In the mid-70s, while working in PR and advertising in London after graduating, Bob and a friend, Chris Moore, found a traditional Humber Keel barge in Rotherhithe. After two years of weekends and evenings labouring on the conversion, they sailed across the Thames from a slipway on the Isle of Dogs and moored alongside the Cutty Sark in Greenwich.
The Bookboat opened in August 1978 and proved hugely popular, with several successful book fairs and other events run alongside. A couple of years later, now sole owner of the Bookboat, Bob converted a Routemaster bus into the Bookbus, which operated as an educational charity in south-east London, taking books, authors and illustrators into schools and running holiday reading programmes. Bob eventually sold the Bookboat in 1986 – and the Bookbus in 1990 – after which he concentrated on writing.
Glory Gardens was conceived to address the dearth of cricket books for children. The first two stories – Glory in the Cup and Bound for Glory – appeared in 1995, the series eventually running to nine volumes. The books follow the doughty team of characters through thrilling games, backed up with score cards and glossary to satisfy the most obsessive of cricket lovers.
Bob was born in Wisbech, Cambridgeshire, to Hilda (nee Hubbard), a primary school teacher, and Roy Cattell, a manager for English Brothers, a timber merchants, and went to Wisbech grammar school before studying French at Durham University.
After Glory Gardens, Bob went on to publish other children’s titles including the Butter-Finger trilogy (2006-10) with the poet John Agard, Bowl like the Devil (2012) and, with David Ross, the football series Strikers (1999 and 2000). Later came First XI (2015) and Second XI (2018), two collections of short stories for adults set in cricket-playing countries around the world.
Recent ventures with the illustrator Michael Woods resulted in Reynard the Fox, a new translation of the medieval fable, and Agon, a selection of Greek myths.
While freelance copywriting provided his income for many years, Bob’s heart and much of his time were engaged in less lucrative projects. He gave his energy to such charities as Friends of the Earth, Book Trust and Chance to Shine and was for many years an active school governor in Tower Hamlets. He was always ready with practical help and advice to would-be authors.
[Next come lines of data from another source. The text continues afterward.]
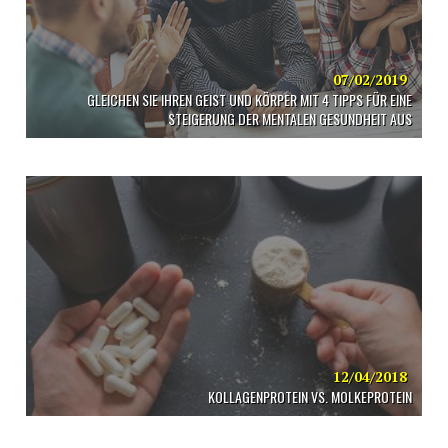
07/02/2019
GLEICHEN SIE IHREN GEIST UND KÖRPER MIT 4 TIPPS FÜR EINE
STEIGERUNG DER MENTALEN GESUNDHEIT AUS
12/04/2018
KOLLAGENPROTEIN VS. MOLKEPROTEIN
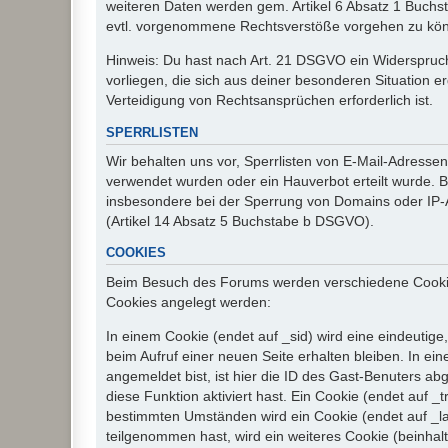
weiteren Daten werden gem. Artikel 6 Absatz 1 Buchs
evtl. vorgenommene Rechtsverstöße vorgehen zu kö
Hinweis: Du hast nach Art. 21 DSGVO ein Widerspruch
vorliegen, die sich aus deiner besonderen Situation 
Verteidigung von Rechtsansprüchen erforderlich ist.
SPERRLISTEN
Wir behalten uns vor, Sperrlisten von E-Mail-Adress
verwendet wurden oder ein Hauverbot erteilt wurde. Ba
insbesondere bei der Sperrung von Domains oder IP-A
(Artikel 14 Absatz 5 Buchstabe b DSGVO).
COOKIES
Beim Besuch des Forums werden verschiedene Cookies e
Cookies angelegt werden:
In einem Cookie (endet auf _sid) wird eine eindeutige, 
beim Aufruf einer neuen Seite erhalten bleiben. In ei
angemeldet bist, ist hier die ID des Gast-Benuters ab
diese Funktion aktiviert hast. Ein Cookie (endet auf
bestimmten Umständen wird ein Cookie (endet auf _la
teilgenommen hast, wird ein weiteres Cookie (beinhalt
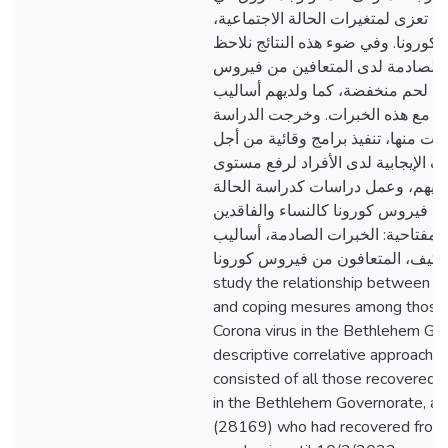
ف تعزى لمتغيرات الحالة الاجتماعية
كورونا. وفي ضوء هذه النتائج نلاحظ
 الصادمة لدى المتعافين من فيروس
ت لحم منخفضة، كما ولديهم أساليب
ش مع هذه الخبرات. وخرجت الدراسة
ت منها، تنفيذ برامج وقائية من أجل
ف الإيجابية لدى الأفراد لرفع مستوى
 لديهم، وعمل دراسات كدراسة الحالة
 فيروس كورونا كالنساء والفاقدين
المفتاحية: الخبرات الصادمة، أساليب
التكيف، المتعافون من فيروس كورونا. The study aimed 
study the relationship between t
and coping mesures among those 
Corona virus in the Bethlehem Gov
descriptive correlative approach, 
consisted of all those recovered 
in the Bethlehem Governorate, an
(28169) who had recovered from 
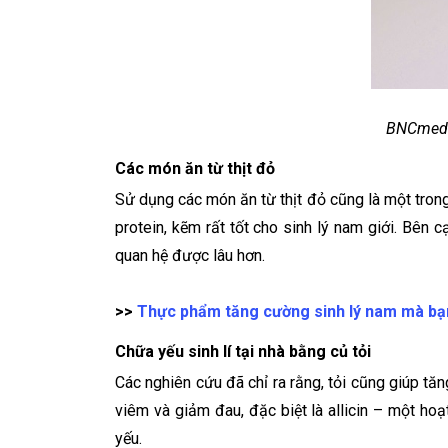
BNCmedip
Các món ăn từ thịt đỏ
Sử dụng các món ăn từ thịt đỏ cũng là một trong n
protein, kẽm rất tốt cho sinh lý nam giới. Bên 
quan hệ được lâu hơn.
>>
Thực phẩm tăng cường sinh lý nam mà bạ
Chữa yếu sinh lí tại nhà bằng củ tỏi
Các nghiên cứu đã chỉ ra rằng, tỏi cũng giúp t
viêm và giảm đau, đặc biệt là allicin – một ho
yếu.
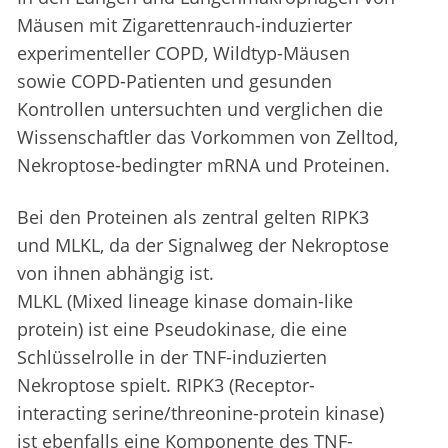
Mäusen mit Zigarettenrauch-induzierter
experimenteller COPD, Wildtyp-Mäusen
sowie COPD-Patienten und gesunden
Kontrollen untersuchten und verglichen die
Wissenschaftler das Vorkommen von Zelltod,
Nekroptose-bedingter mRNA und Proteinen.
Bei den Proteinen als zentral gelten RIPK3
und MLKL, da der Signalweg der Nekroptose
von ihnen abhängig ist.
MLKL (Mixed lineage kinase domain-like
protein) ist eine Pseudokinase, die eine
Schlüsselrolle in der TNF-induzierten
Nekroptose spielt. RIPK3 (Receptor-
interacting serine/threonine-protein kinase)
ist ebenfalls eine Komponente des TNF-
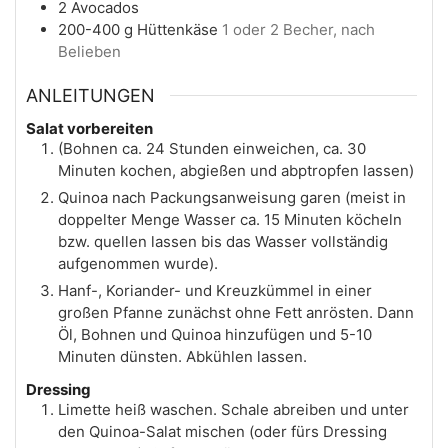
2
Avocados
200-400
g
Hüttenkäse
1 oder 2 Becher, nach
Belieben
ANLEITUNGEN
Salat vorbereiten
(Bohnen ca. 24 Stunden einweichen, ca. 30
Minuten kochen, abgießen und abptropfen lassen)
Quinoa nach Packungsanweisung garen (meist in
doppelter Menge Wasser ca. 15 Minuten köcheln
bzw. quellen lassen bis das Wasser vollständig
aufgenommen wurde).
Hanf-, Koriander- und Kreuzkümmel in einer
großen Pfanne zunächst ohne Fett anrösten. Dann
Öl, Bohnen und Quinoa hinzufügen und 5-10
Minuten dünsten. Abkühlen lassen.
Dressing
Limette heiß waschen. Schale abreiben und unter
den Quinoa-Salat mischen (oder fürs Dressing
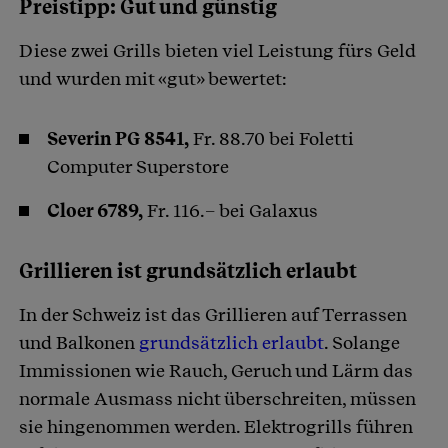
Preistipp: Gut und günstig
Diese zwei Grills bieten viel Leistung fürs Geld
und wurden mit «gut» bewertet:
Severin PG 8541,
Fr. 88.70 bei Foletti
Computer Superstore
Cloer 6789,
Fr. 116.– bei Galaxus
Grillieren ist grundsätzlich erlaubt
In der Schweiz ist das Grillieren auf Terrassen
und Balkonen
grundsätzlich erlaubt
. Solange
Immissionen wie Rauch, Geruch und Lärm das
normale Ausmass nicht überschreiten, müssen
sie hingenommen werden. Elektrogrills führen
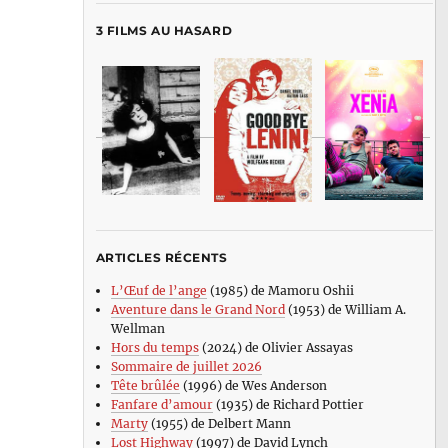
3 FILMS AU HASARD
ARTICLES RÉCENTS
L’Œuf de l’ange
(1985) de Mamoru Oshii
Aventure dans le Grand Nord
(1953) de William A.
Wellman
Hors du temps
(2024) de Olivier Assayas
Sommaire de juillet 2026
Tête brûlée
(1996) de Wes Anderson
Fanfare d’amour
(1935) de Richard Pottier
Marty
(1955) de Delbert Mann
Lost Highway
(1997) de David Lynch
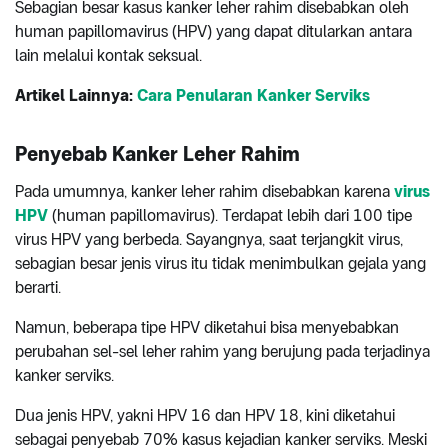
Sebagian besar kasus kanker leher rahim disebabkan oleh
human papillomavirus (HPV) yang dapat ditularkan antara
lain melalui kontak seksual.
Artikel Lainnya:
Cara Penularan Kanker Serviks
Penyebab Kanker Leher Rahim
Pada umumnya, kanker leher rahim disebabkan karena
virus
HPV
(human papillomavirus). Terdapat lebih dari 100 tipe
virus HPV yang berbeda. Sayangnya, saat terjangkit virus,
sebagian besar jenis virus itu tidak menimbulkan gejala yang
berarti.
Namun, beberapa tipe HPV diketahui bisa menyebabkan
perubahan sel-sel leher rahim yang berujung pada terjadinya
kanker serviks.
Dua jenis HPV, yakni HPV 16 dan HPV 18, kini diketahui
sebagai penyebab 70% kasus kejadian kanker serviks. Meski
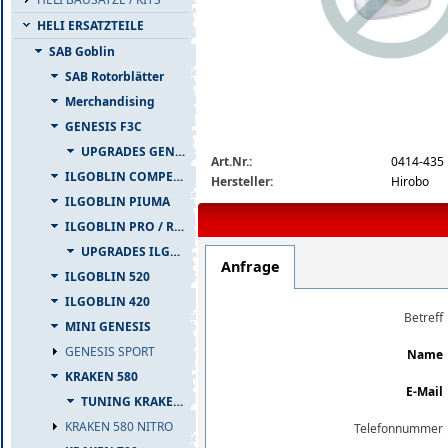
HELI ERSATZTEILE
SAB Goblin
SAB Rotorblätter
Merchandising
GENESIS F3C
img_nopic_large
UPGRADES GENESIS F3C
Art.Nr.:
0414-435
ILGOBLIN COMPETIZIONE
Hersteller:
Hirobo
ILGOBLIN PIUMA
ILGOBLIN PRO / RAW 700
UPGRADES ILGOBLIN PRO / RAW 700
Anfrage
ILGOBLIN 520
ILGOBLIN 420
Betreff
MINI GENESIS
GENESIS SPORT
Name
KRAKEN 580
E-Mail
TUNING KRAKEN 580
KRAKEN 580 NITRO
Telefonnummer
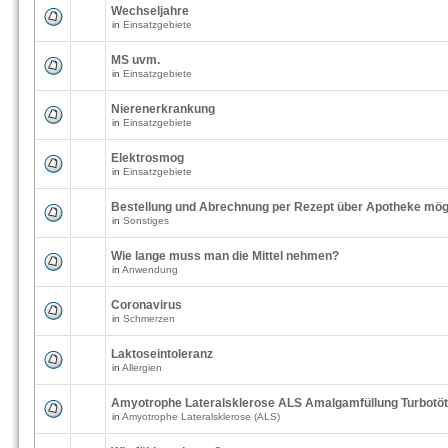
Wechseljahre
in
Einsatzgebiete
MS uvm.
in
Einsatzgebiete
Nierenerkrankung
in
Einsatzgebiete
Elektrosmog
in
Einsatzgebiete
Bestellung und Abrechnung per Rezept über Apotheke mög
in
Sonstiges
Wie lange muss man die Mittel nehmen?
in
Anwendung
Coronavirus
in
Schmerzen
Laktoseintoleranz
in
Allergien
Amyotrophe Lateralsklerose ALS Amalgamfüllung Turbotö
in
Amyotrophe Lateralsklerose (ALS)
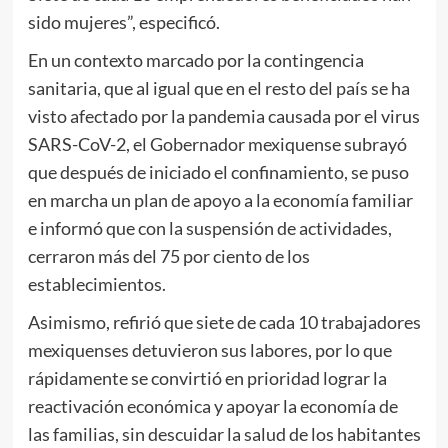
sido mujeres”, especificó.
En un contexto marcado por la contingencia
sanitaria, que al igual que en el resto del país se ha
visto afectado por la pandemia causada por el virus
SARS-CoV-2, el Gobernador mexiquense subrayó
que después de iniciado el confinamiento, se puso
en marcha un plan de apoyo a la economía familiar
e informó que con la suspensión de actividades,
cerraron más del 75 por ciento de los
establecimientos.
Asimismo, refirió que siete de cada 10 trabajadores
mexiquenses detuvieron sus labores, por lo que
rápidamente se convirtió en prioridad lograr la
reactivación económica y apoyar la economía de
las familias, sin descuidar la salud de los habitantes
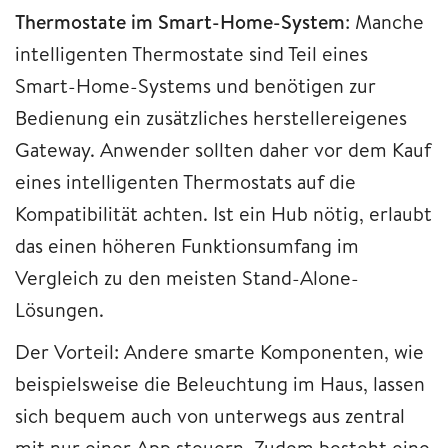
Thermostate im Smart-Home-System
: Manche
intelligenten Thermostate sind Teil eines
Smart-Home-Systems und benötigen zur
Bedienung ein zusätzliches herstellereigenes
Gateway. Anwender sollten daher vor dem Kauf
eines intelligenten Thermostats auf die
Kompatibilität achten. Ist ein Hub nötig, erlaubt
das einen höheren Funktionsumfang im
Vergleich zu den meisten Stand-Alone-
Lösungen.
Der Vorteil: Andere smarte Komponenten, wie
beispielsweise die Beleuchtung im Haus, lassen
sich bequem auch von unterwegs aus zentral
mit nur einer App steuern. Zudem besteht eine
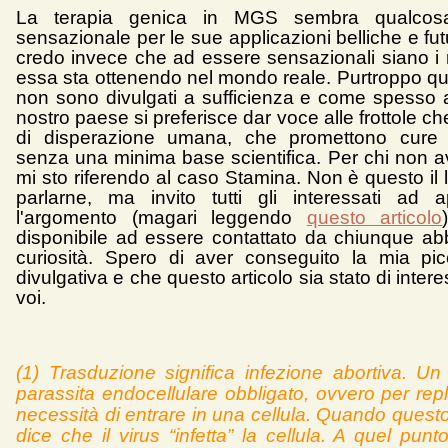
La terapia genica in MGS sembra qualcosa
sensazionale per le sue applicazioni belliche e futu
credo invece che ad essere sensazionali siano i r
essa sta ottenendo nel mondo reale. Purtroppo ques
non sono divulgati a sufficienza e come spesso 
nostro paese si preferisce dar voce alle frottole ch
di disperazione umana, che promettono cure 
senza una minima base scientifica. Per chi non a
mi sto riferendo al caso Stamina. Non è questo il 
parlarne, ma invito tutti gli interessati ad a
l'argomento (magari leggendo
questo articolo
disponibile ad essere contattato da chiunque ab
curiosità. Spero di aver conseguito la mia pi
divulgativa e che questo articolo sia stato di interes
voi.
(1) Trasduzione significa infezione abortiva. Un
parassita endocellulare obbligato, ovvero per repl
necessità di entrare in una cellula. Quando quest
dice che il virus “infetta” la cellula. A quel pun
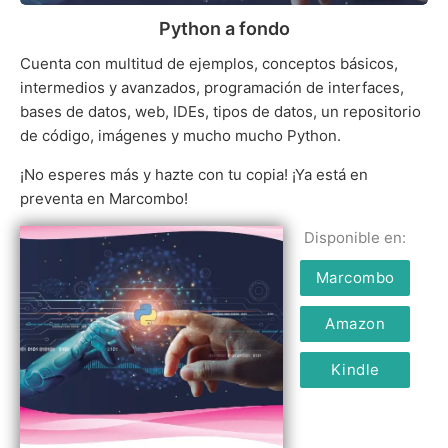
Python a fondo
Cuenta con multitud de ejemplos, conceptos básicos,
intermedios y avanzados, programación de interfaces,
bases de datos, web, IDEs, tipos de datos, un repositorio
de código, imágenes y mucho mucho Python.
¡No esperes más y hazte con tu copia! ¡Ya está en
preventa en Marcombo!
Disponible en:
Marcombo
Amazon
Kindle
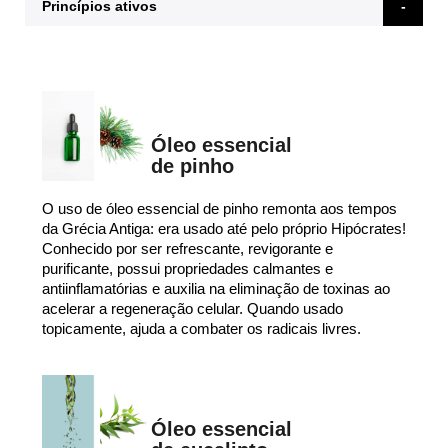
Princípios ativos
Óleo essencial
de pinho
O uso de óleo essencial de pinho remonta aos tempos
da Grécia Antiga: era usado até pelo próprio Hipócrates!
Conhecido por ser refrescante, revigorante e
purificante, possui propriedades calmantes e
antiinflamatórias e auxilia na eliminação de toxinas ao
acelerar a regeneração celular. Quando usado
topicamente, ajuda a combater os radicais livres.
Óleo essencial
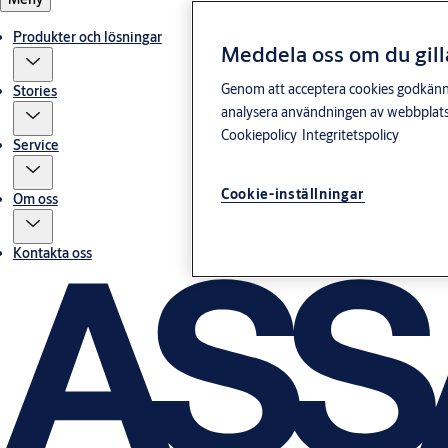
Produkter och lösningar
Meddela oss om du gill
Genom att acceptera cookies godkänner 
Stories
analysera användningen av webbplatse
Cookiepolicy
Integritetspolicy
Service
Cookie-inställningar
Om oss
Kontakta oss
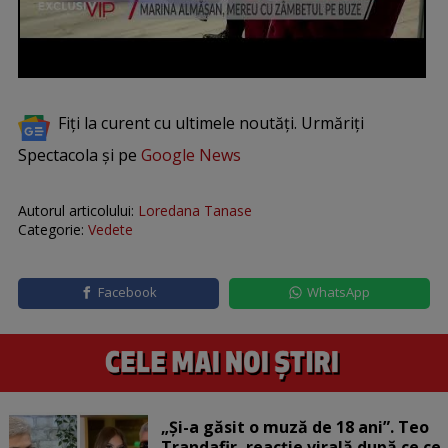
Fiți la curent cu ultimele noutăți. Urmăriți
Spectacola și pe
Google News
Autorul articolului:
Loredana Tanase
Categorie:
Vedete
Facebook
WhatsApp
„Și-a găsit o muză de 18 ani”. Teo
Trandafir, reacție virală după ce ce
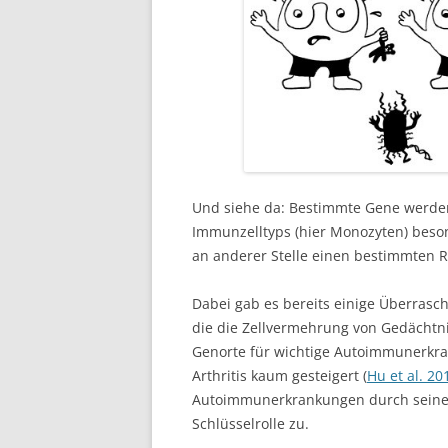
Und siehe da: Bestimmte Gene werde
Immunzelltyps (hier Monozyten) beso
an anderer Stelle einen bestimmten Ri
Dabei gab es bereits einige Überrasc
die die Zellvermehrung von Gedächtni
Genorte für wichtige Autoimmunerkr
Arthritis kaum gesteigert (
Hu et al. 20
Autoimmunerkrankungen durch seine
Schlüsselrolle zu.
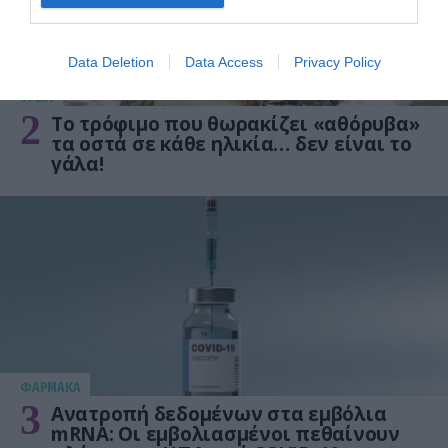
Data Deletion
Data Access
Privacy Policy
ΥΓΕΙΑ
2
Το τρόφιμο που θωρακίζει «αθόρυβα»
τα οστά σε κάθε ηλικία… δεν είναι το
γάλα!
ΦΑΡΜΑΚΑ
3
Ανατροπή δεδομένων στα εμβόλια
mRNA: Οι εμβολιασμένοι πεθαίνουν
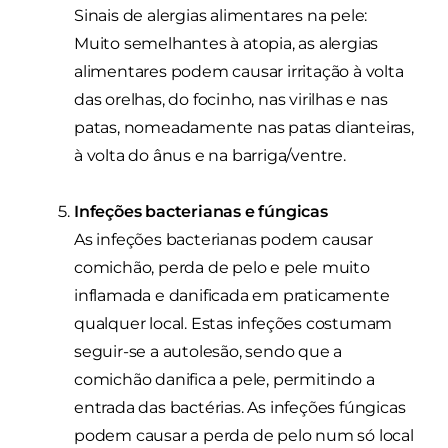
Sinais de alergias alimentares na pele:
Muito semelhantes à atopia, as alergias
alimentares podem causar irritação à volta
das orelhas, do focinho, nas virilhas e nas
patas, nomeadamente nas patas dianteiras,
à volta do ânus e na barriga/ventre.
Infeções bacterianas e fúngicas
As infeções bacterianas podem causar
comichão, perda de pelo e pele muito
inflamada e danificada em praticamente
qualquer local. Estas infeções costumam
seguir-se a autolesão, sendo que a
comichão danifica a pele, permitindo a
entrada das bactérias. As infeções fúngicas
podem causar a perda de pelo num só local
Bob was a voracious reader, avid traveller, generous host, controversial conversationalist and consistent friend. From 2000 he made his base a cottage in east Suffolk.
I shared Bob’s life for nearly 50 years, collaborating on adventures, not least a three-month walk to Santiago de Compostela 30 years ago and several trekking trips to the mountains of Pakistan, where we made lifelong friends.
I survive him, as does his younger brother Paul.